There has been such a huge grade inflation that E grades in the 1980's will be more like B grades today - the numbers sitting A levels have increased in addition to this. The percentage going to university has increased massively - I'm not convinced A level grades reflect ability or suitability for courses at all

merryhouse · 14/05/2021 23:20

@Zandathepanda they didn't have N in those days.

Crispynoodle · 14/05/2021 23:31

My DD did a Btec in health and social care, qualified as an OT two years ago and has just been promoted. She is living her best life. Many of her friends who did A'levels struggled at uni, changed courses and/or left or finished but are now struggling to get work in their desired area.

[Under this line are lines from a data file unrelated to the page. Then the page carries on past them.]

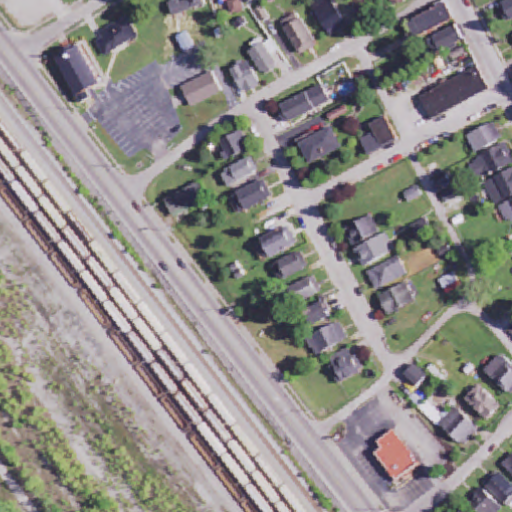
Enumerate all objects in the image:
building: (392, 0)
building: (186, 7)
building: (236, 8)
building: (506, 11)
building: (262, 15)
building: (329, 18)
road: (353, 21)
building: (429, 23)
road: (60, 29)
building: (298, 35)
building: (116, 38)
building: (444, 41)
road: (484, 53)
building: (264, 59)
building: (76, 73)
building: (245, 79)
building: (201, 91)
road: (273, 94)
building: (454, 95)
building: (302, 106)
building: (379, 139)
building: (485, 139)
road: (415, 143)
building: (235, 147)
building: (320, 148)
building: (495, 162)
building: (241, 174)
building: (443, 181)
building: (500, 188)
building: (414, 196)
building: (254, 198)
building: (186, 201)
building: (507, 212)
road: (444, 217)
building: (423, 230)
building: (363, 232)
road: (324, 239)
building: (280, 244)
building: (375, 252)
building: (291, 268)
road: (182, 276)
building: (388, 276)
building: (304, 292)
building: (398, 301)
railway: (153, 314)
building: (316, 315)
building: (511, 334)
building: (328, 340)
building: (344, 368)
railway: (114, 371)
building: (501, 375)
building: (413, 379)
building: (483, 405)
road: (353, 409)
building: (453, 426)
railway: (64, 444)
building: (396, 458)
building: (508, 466)
road: (467, 469)
road: (17, 489)
building: (501, 491)
building: (482, 503)
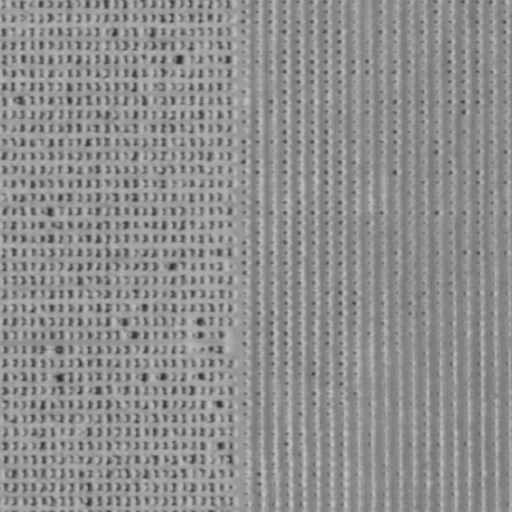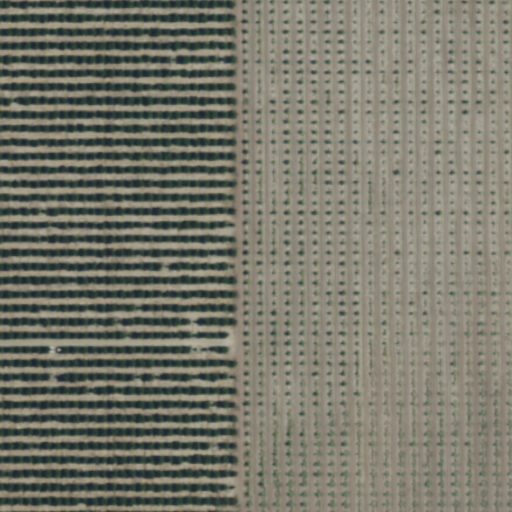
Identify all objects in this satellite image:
crop: (256, 256)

VanCleefArpels · 14/05/2021 23:39

I went to Oxbridge with ABB in late 1980’s. 3 A’s was really boffin territory in those days. One or two A grades was (she says modestly) really very unusual. It’s a different universe now, far more universities exist, much more expectation that most kids will go to some kind of higher education (it was a much smaller percentage back in the day - far more normal to go into an entry level
Job which would now be dressed up as a graduate position)

PresentingPercy · 14/05/2021 23:56

My dsis wasnt a boffin. School never suggested she tried for Oxbridge! I think she took A levels in 1982!